**REQUIRED ACTION A**
Copy the Yaa v Nyaje judgment from the words "Full Case Text" through "citation: [2022] KEELC 12662 (KLR)", switching "Full Case Text" to "Complete Judgment Text".
**REQUIRED ACTION B**
Carry the Yaa v Nyaje judgment forward from its last sentence shown.

:: TEXT PROVIDED ::

Yaa v Nyaje [2022] KEELC 12662 (KLR)
Full Case Text
Yaa v Nyaje (Environment & Land Case 24 of 2015) [2022] KEELC 12662 (KLR) (26 September 2022) (Judgment)
Neutral citation: [2022] KEELC 12662 (KLR)
Republic of Kenya
In the Environment and Land Court at Malindi
Environment & Land Case 24 of 2015
MAO Odeny, J
September 26, 2022
Between
Raphael Mure Yaa
Plaintiff
and
Nyevu Nyaje
Defendant
Judgment
1. By a plaint dated February 4, 2015 the plaintiff herein sued the defendant seeking the following orders: -a.Permanent injunction restraining the defendant, her servants, agents, workers, employees and/or whosever from interfering with the plaintiff’s quiet and peaceful enjoyment and use of the suit plot.b.An order compelling the defendant and her authorized agents and/or servants to remove and/or demolish the building and/or structure on plot known as Kilifi/Ngerenyi/223 at her own cost and hand over vacant possession of the said plot to the plaintiff. alternatively, the court bailiff to remove and/or demolish any building and/or structure and evict the defendant and her authorized agents and/or servants and give the plaintiff vacant possession of the plot known as Kilifi/Ngerenyi/223 at the defendant’s cost and that of the OCS Kilifi Police station or any other police station with the jurisdiction to provide security during the eviction of the defendant and her authorized agents and/or servants from the suit plot.c.Costs of this suit.d.Interest on (c) above at court ratese.Any other relief that this honourable court would dim fit to grant.1. The defendant filed a defence and counterclaim denying the plaintiff’s claims and sought the following orders;a.A declaration that the defendant has acquired the land by way of adverse possession.b.The defendant is the bonafide owner of the parcel of land having been purchased by the husband Kazungu Karisa Ngowa.c.That the title deed issued to the plaintiff be cancelled and be issued in the name of the defendant.d.Costs of the suit.

:::
:: MATERIAL SHOWN ::

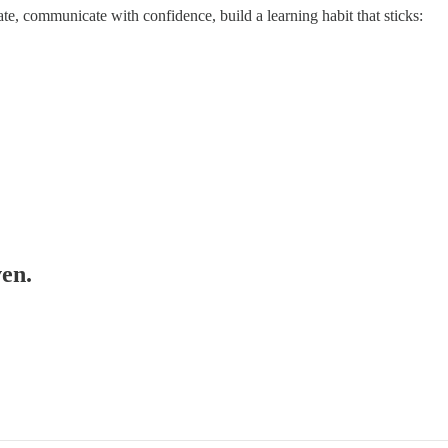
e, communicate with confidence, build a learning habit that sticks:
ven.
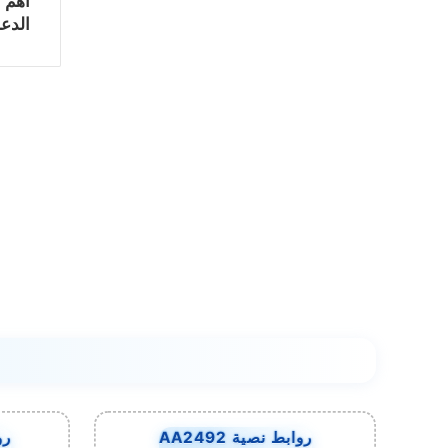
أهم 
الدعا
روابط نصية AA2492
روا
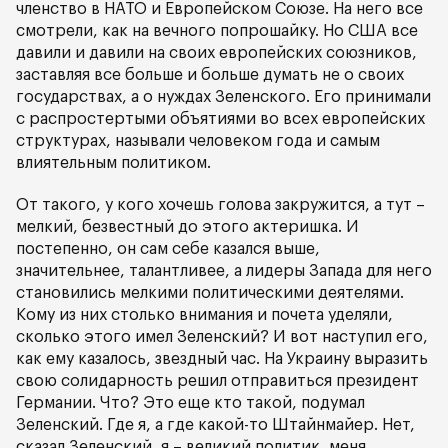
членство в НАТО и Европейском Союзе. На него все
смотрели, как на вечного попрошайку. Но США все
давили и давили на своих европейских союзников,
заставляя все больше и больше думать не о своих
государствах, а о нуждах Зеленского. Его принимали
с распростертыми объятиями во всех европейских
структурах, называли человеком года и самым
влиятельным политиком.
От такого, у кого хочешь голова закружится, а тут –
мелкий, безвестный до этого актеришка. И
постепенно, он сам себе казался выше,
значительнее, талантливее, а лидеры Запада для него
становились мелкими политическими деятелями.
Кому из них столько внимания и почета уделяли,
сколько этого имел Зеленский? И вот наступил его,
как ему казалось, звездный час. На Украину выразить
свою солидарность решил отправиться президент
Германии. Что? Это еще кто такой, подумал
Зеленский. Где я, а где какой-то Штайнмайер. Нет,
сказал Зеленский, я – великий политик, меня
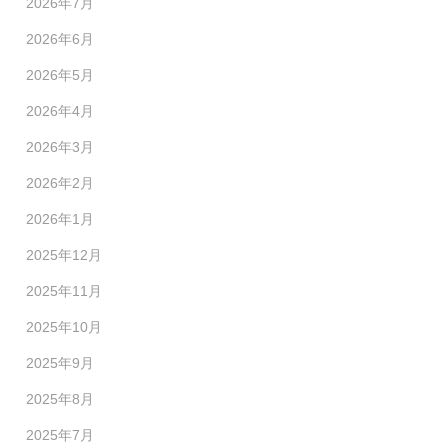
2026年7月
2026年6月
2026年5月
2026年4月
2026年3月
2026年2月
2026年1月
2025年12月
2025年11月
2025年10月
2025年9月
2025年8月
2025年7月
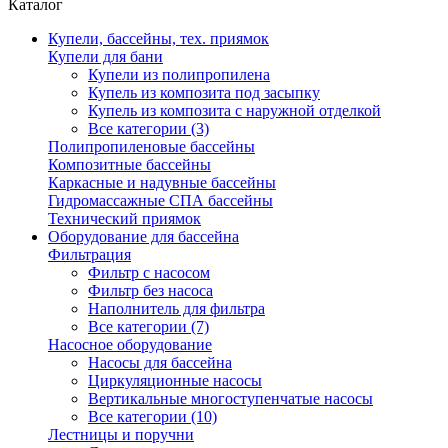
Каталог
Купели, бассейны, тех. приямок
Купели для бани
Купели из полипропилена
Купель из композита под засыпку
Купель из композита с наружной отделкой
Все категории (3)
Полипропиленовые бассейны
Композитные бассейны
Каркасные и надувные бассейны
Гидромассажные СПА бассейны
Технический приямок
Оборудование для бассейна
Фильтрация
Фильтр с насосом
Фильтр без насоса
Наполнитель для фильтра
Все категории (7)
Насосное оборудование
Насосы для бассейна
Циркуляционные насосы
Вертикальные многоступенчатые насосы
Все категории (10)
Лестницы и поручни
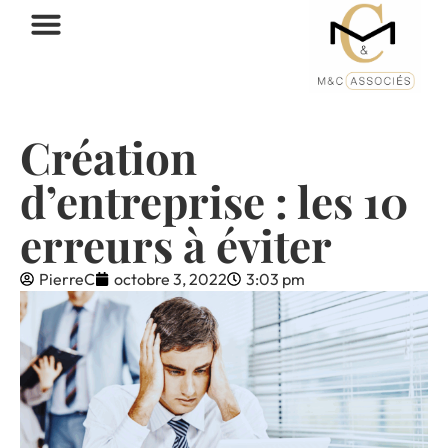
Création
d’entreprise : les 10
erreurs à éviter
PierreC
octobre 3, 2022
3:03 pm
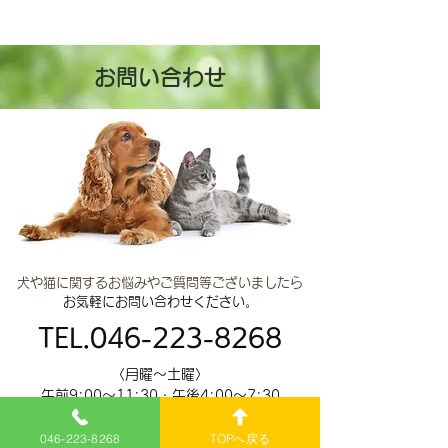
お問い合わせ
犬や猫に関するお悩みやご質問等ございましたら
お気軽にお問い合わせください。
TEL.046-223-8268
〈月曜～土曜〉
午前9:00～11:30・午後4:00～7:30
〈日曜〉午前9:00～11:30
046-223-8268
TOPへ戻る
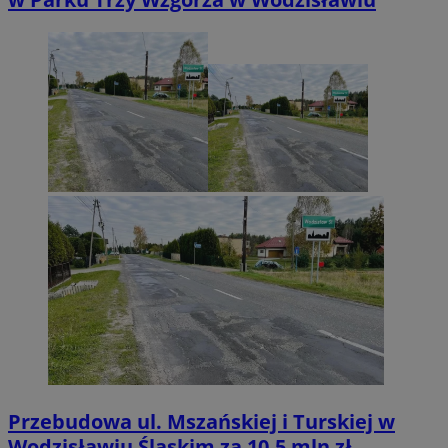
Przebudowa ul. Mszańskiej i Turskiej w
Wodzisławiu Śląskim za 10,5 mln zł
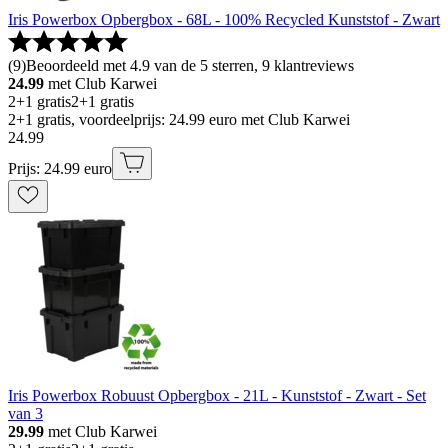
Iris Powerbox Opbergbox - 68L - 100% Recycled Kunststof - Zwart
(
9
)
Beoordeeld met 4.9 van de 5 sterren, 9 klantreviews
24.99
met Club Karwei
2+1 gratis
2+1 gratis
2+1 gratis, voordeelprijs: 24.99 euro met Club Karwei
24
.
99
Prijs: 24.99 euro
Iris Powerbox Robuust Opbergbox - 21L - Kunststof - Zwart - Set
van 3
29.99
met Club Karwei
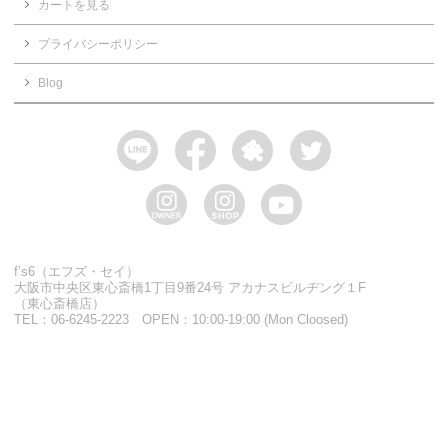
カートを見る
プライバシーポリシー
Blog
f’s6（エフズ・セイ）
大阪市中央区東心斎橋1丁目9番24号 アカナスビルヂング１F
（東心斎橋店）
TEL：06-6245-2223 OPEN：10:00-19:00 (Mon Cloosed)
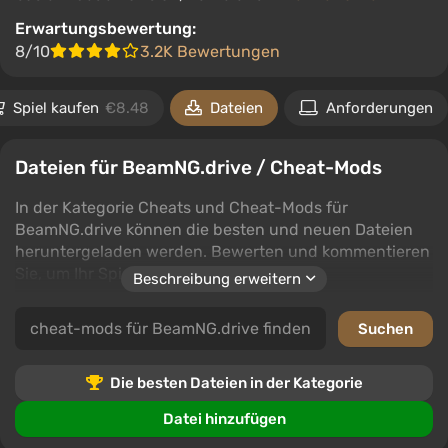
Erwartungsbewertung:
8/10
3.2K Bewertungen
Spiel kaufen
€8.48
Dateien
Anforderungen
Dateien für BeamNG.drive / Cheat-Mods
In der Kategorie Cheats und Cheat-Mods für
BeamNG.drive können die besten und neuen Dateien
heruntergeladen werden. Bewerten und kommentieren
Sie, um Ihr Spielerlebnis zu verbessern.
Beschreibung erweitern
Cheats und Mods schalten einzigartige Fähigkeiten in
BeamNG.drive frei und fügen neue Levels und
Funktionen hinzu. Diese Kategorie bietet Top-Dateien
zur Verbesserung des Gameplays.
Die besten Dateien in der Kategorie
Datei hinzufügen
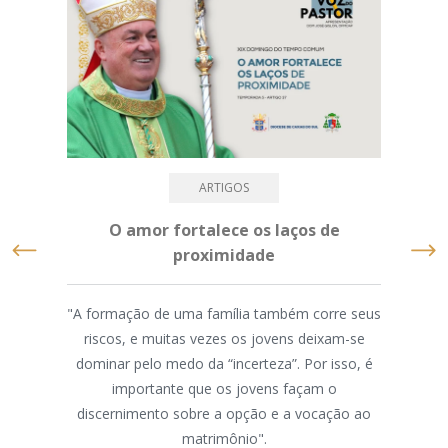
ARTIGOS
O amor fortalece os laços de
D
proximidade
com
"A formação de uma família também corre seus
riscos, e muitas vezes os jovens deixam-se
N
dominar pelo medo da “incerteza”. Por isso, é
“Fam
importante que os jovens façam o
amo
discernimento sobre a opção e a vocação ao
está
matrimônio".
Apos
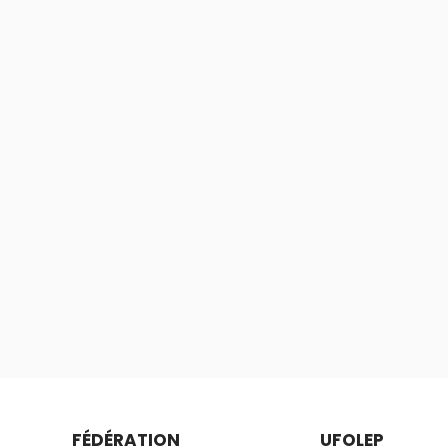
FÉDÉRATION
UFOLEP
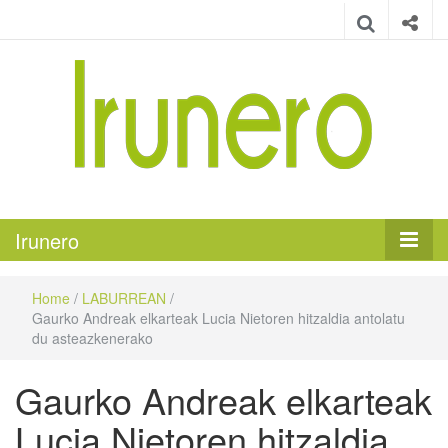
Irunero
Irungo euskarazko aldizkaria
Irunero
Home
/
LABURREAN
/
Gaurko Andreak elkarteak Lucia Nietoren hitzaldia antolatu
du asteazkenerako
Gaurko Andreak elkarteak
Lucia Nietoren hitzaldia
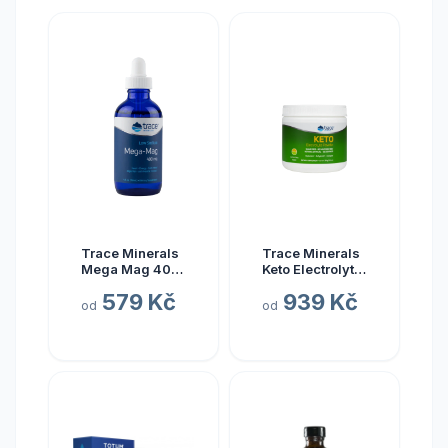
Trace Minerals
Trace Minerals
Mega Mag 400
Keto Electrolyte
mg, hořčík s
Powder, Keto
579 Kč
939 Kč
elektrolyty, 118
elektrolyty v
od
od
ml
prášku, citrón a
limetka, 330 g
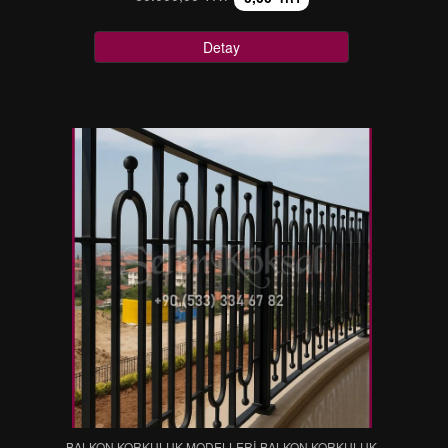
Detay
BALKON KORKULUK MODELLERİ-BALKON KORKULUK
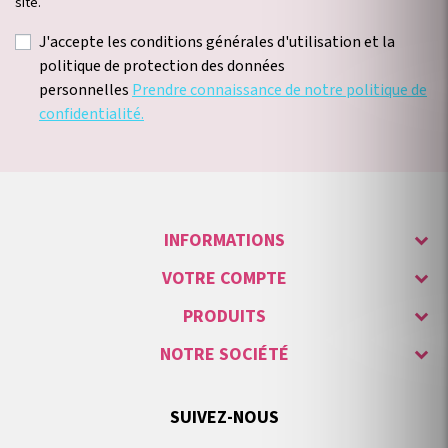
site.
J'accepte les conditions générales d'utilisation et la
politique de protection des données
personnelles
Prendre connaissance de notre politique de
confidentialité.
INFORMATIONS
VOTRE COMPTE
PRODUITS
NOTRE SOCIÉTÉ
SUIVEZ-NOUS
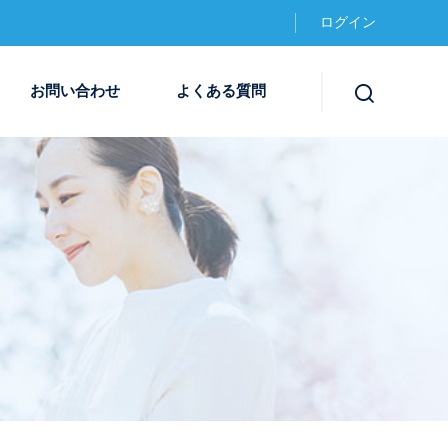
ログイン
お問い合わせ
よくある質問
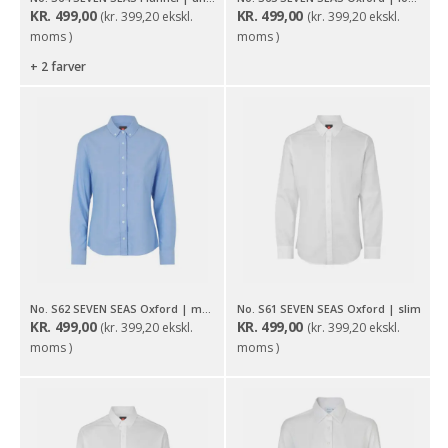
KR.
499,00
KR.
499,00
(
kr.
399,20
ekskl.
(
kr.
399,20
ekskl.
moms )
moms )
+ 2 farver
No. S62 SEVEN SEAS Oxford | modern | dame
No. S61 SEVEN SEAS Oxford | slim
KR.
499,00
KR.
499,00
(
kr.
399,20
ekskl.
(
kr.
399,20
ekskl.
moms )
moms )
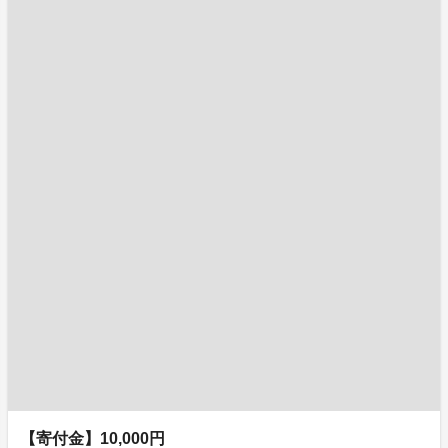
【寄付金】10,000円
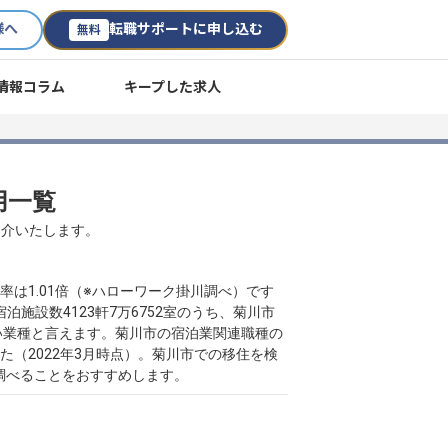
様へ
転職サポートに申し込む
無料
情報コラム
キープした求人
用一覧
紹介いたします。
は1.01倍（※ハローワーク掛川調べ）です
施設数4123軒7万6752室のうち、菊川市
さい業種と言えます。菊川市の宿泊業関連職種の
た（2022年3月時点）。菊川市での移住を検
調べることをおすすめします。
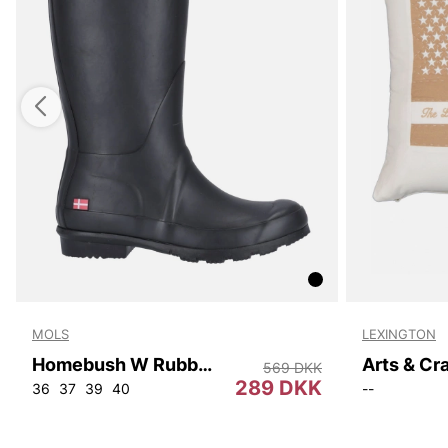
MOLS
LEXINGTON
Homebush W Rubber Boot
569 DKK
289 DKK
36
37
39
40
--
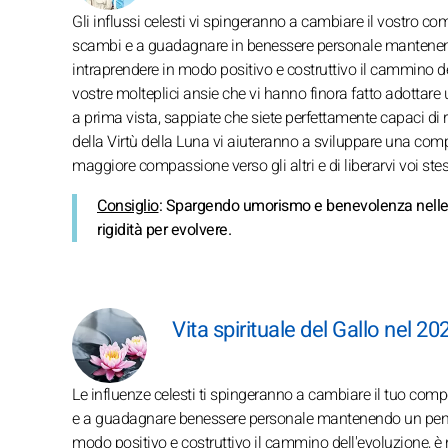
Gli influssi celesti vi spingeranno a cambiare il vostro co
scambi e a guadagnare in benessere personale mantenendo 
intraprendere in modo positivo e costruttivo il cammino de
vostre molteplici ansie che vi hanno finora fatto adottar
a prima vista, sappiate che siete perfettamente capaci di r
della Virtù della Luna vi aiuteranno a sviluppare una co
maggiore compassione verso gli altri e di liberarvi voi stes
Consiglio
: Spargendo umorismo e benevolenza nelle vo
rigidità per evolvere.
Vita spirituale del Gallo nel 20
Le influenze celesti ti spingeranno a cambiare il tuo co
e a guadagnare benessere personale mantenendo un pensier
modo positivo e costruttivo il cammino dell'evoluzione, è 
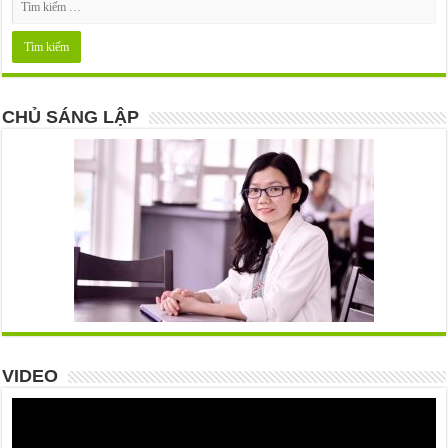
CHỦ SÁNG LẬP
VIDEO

:::

**RESPONSE BOX A**
Complete Judgment Text
Yaa v Nyaje (Environment & Land Case 24 of 2015) [2022] KEELC 12662 (KLR) (26 September 2022) (Judgment)
Neutral citation: [2022] KEELC 12662 (KLR)

**RESPONSE BOX B**
Plaintiff’s Case 2. PW1-Kesi Mukare Lewa adopted his witness statement and stated that the suit land belonged to one Kajole Kombe who sold it to the plaintiff. On cross examination he stated that the defendant and her husband came into the land in the 1970’s and the plaintiff found them on the land.
3. PW2- Kengo Kajole stated that the suit land belonged to his late father who is deceased and was buried on the suit land. He further stated that he sold the land to the plaintiff and it is not true that the defendant lives there.
4. On cross examination PW2 stated that the defendant’s family did not welcome them to the area as alleged. PW2 further stated that at some point in time the defendant was cultivating the land but when they confronted them they left.
5. PW3- Charo Tete Koi stated that he helped the plaintiff acquire the land and added that after the death of Kajole, the son Kengo Kajole remained on the land PW3 also testified that Kajole and the wife were buried on the suit land.
6. PW4- John Wachira Karanja a Land Adjudicator and Settlement Officer Kilifi testified that the suit land was government land and that the government decided to settle the squatters which was done by following the adjudication and settlement procedures. He added that there is a procedure for receiving complaints and he was not aware that the defendant had raised any complaints. PW4 produced a report dated November 8, 2021. On cross examination he stated that he did not know how long the defendant had lived on the land.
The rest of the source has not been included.